§ **AVAILABLE DATA**:
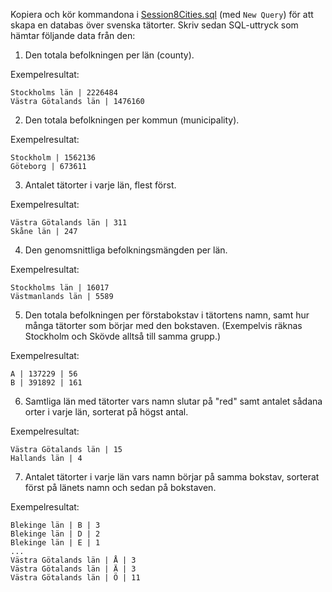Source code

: Kopiera och kör kommandona i [Session8Cities.sql](Session8Cities.sql) (med `New
Query`) för att skapa en databas över svenska tätorter. Skriv sedan SQL-uttryck
som hämtar följande data från den:

1. Den totala befolkningen per län (county).

Exempelresultat:

```
Stockholms län | 2226484
Västra Götalands län | 1476160
```

2. Den totala befolkningen per kommun (municipality).

Exempelresultat:

```
Stockholm | 1562136
Göteborg | 673611
```

3. Antalet tätorter i varje län, flest först.

Exempelresultat:

```
Västra Götalands län | 311
Skåne län | 247
```

4. Den genomsnittliga befolkningsmängden per län.

Exempelresultat:

```
Stockholms län | 16017
Västmanlands län | 5589
```

5. Den totala befolkningen per förstabokstav i tätortens namn, samt hur många
   tätorter som börjar med den bokstaven. (Exempelvis räknas Stockholm och
   Skövde alltså till samma grupp.)

Exempelresultat:

```
A | 137229 | 56
B | 391892 | 161
```

6. Samtliga län med tätorter vars namn slutar på "red" samt antalet sådana orter
   i varje län, sorterat på högst antal.

Exempelresultat:

```
Västra Götalands län | 15
Hallands län | 4
```

7. Antalet tätorter i varje län vars namn börjar på samma bokstav, sorterat
   först på länets namn och sedan på bokstaven.

Exempelresultat:

```
Blekinge län | B | 3
Blekinge län | D | 2
Blekinge län | E | 1
...
Västra Götalands län | Å | 3
Västra Götalands län | Ä | 3
Västra Götalands län | Ö | 11
```

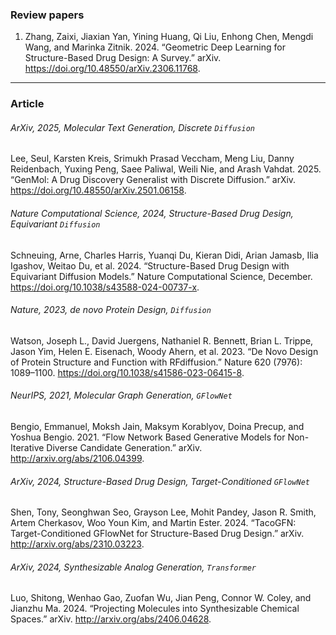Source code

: 
<!-- 작성 방법
> ###### Jaurnal_name, Pub_year, Task, Methods [, Contrib[, Other_keywords(maximum:3) ]]
위와 같은 형식으로 tag 를 달아주세요.

--- -->


### Review papers

1. Zhang, Zaixi, Jiaxian Yan, Yining Huang, Qi Liu, Enhong Chen, Mengdi Wang, and Marinka Zitnik. 2024. “Geometric Deep Learning for Structure-Based Drug Design: A Survey.” arXiv. https://doi.org/10.48550/arXiv.2306.11768.

---

### Article

###### ArXiv, 2025, Molecular Text Generation, Discrete `Diffusion`
Lee, Seul, Karsten Kreis, Srimukh Prasad Veccham, Meng Liu, Danny Reidenbach, Yuxing Peng, Saee Paliwal, Weili Nie, and Arash Vahdat. 2025. “GenMol: A Drug Discovery Generalist with Discrete Diffusion.” arXiv. https://doi.org/10.48550/arXiv.2501.06158.

###### Nature Computational Science, 2024, Structure-Based Drug Design, Equivariant `Diffusion`
Schneuing, Arne, Charles Harris, Yuanqi Du, Kieran Didi, Arian Jamasb, Ilia Igashov, Weitao Du, et al. 2024. “Structure-Based Drug Design with Equivariant Diffusion Models.” Nature Computational Science, December. https://doi.org/10.1038/s43588-024-00737-x.


###### Nature, 2023, de novo Protein Design, `Diffusion`
Watson, Joseph L., David Juergens, Nathaniel R. Bennett, Brian L. Trippe, Jason Yim, Helen E. Eisenach, Woody Ahern, et al. 2023. “De Novo Design of Protein Structure and Function with RFdiffusion.” Nature 620 (7976): 1089–1100. https://doi.org/10.1038/s41586-023-06415-8.


###### NeurIPS, 2021, Molecular Graph Generation, `GFlowNet`
Bengio, Emmanuel, Moksh Jain, Maksym Korablyov, Doina Precup, and Yoshua Bengio. 2021. “Flow Network Based Generative Models for Non-Iterative Diverse Candidate Generation.” arXiv. http://arxiv.org/abs/2106.04399.

###### ArXiv, 2024, Structure-Based Drug Design, Target-Conditioned `GFlowNet`
Shen, Tony, Seonghwan Seo, Grayson Lee, Mohit Pandey, Jason R. Smith, Artem Cherkasov, Woo Youn Kim, and Martin Ester. 2024. “TacoGFN: Target-Conditioned GFlowNet for Structure-Based Drug Design.” arXiv. http://arxiv.org/abs/2310.03223.

###### ArXiv, 2024, Synthesizable Analog Generation, `Transformer`
Luo, Shitong, Wenhao Gao, Zuofan Wu, Jian Peng, Connor W. Coley, and Jianzhu Ma. 2024. “Projecting Molecules into Synthesizable Chemical Spaces.” arXiv. http://arxiv.org/abs/2406.04628.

§ **EXERCISE INSTRUCTIONS**:
Beginning with the first line of the material above, please output each line exactly through the line that contains "### Article", and only those, leaving out pictures.

§ **TASK SOLUTION**:
Source code

: Kopiera och kör kommandona i [Session8Cities.sql](Session8Cities.sql) (med `New
Query`) för att skapa en databas över svenska tätorter. Skriv sedan SQL-uttryck
som hämtar följande data från den:

1. Den totala befolkningen per län (county).

Exempelresultat:

```
Stockholms län | 2226484
Västra Götalands län | 1476160
```

2. Den totala befolkningen per kommun (municipality).

Exempelresultat:

```
Stockholm | 1562136
Göteborg | 673611
```

3. Antalet tätorter i varje län, flest först.

Exempelresultat:

```
Västra Götalands län | 311
Skåne län | 247
```

4. Den genomsnittliga befolkningsmängden per län.

Exempelresultat:

```
Stockholms län | 16017
Västmanlands län | 5589
```

5. Den totala befolkningen per förstabokstav i tätortens namn, samt hur många
   tätorter som börjar med den bokstaven. (Exempelvis räknas Stockholm och
   Skövde alltså till samma grupp.)

Exempelresultat:

```
A | 137229 | 56
B | 391892 | 161
```

6. Samtliga län med tätorter vars namn slutar på "red" samt antalet sådana orter
   i varje län, sorterat på högst antal.

Exempelresultat:

```
Västra Götalands län | 15
Hallands län | 4
```

7. Antalet tätorter i varje län vars namn börjar på samma bokstav, sorterat
   först på länets namn och sedan på bokstaven.

Exempelresultat:

```
Blekinge län | B | 3
Blekinge län | D | 2
Blekinge län | E | 1
...
Västra Götalands län | Å | 3
Västra Götalands län | Ä | 3
Västra Götalands län | Ö | 11
```

Source code

: 
<!-- 작성 방법
> ###### Jaurnal_name, Pub_year, Task, Methods [, Contrib[, Other_keywords(maximum:3) ]]
위와 같은 형식으로 tag 를 달아주세요.

--- -->


### Review papers

1. Zhang, Zaixi, Jiaxian Yan, Yining Huang, Qi Liu, Enhong Chen, Mengdi Wang, and Marinka Zitnik. 2024. “Geometric Deep Learning for Structure-Based Drug Design: A Survey.” arXiv. https://doi.org/10.48550/arXiv.2306.11768.

---

### Article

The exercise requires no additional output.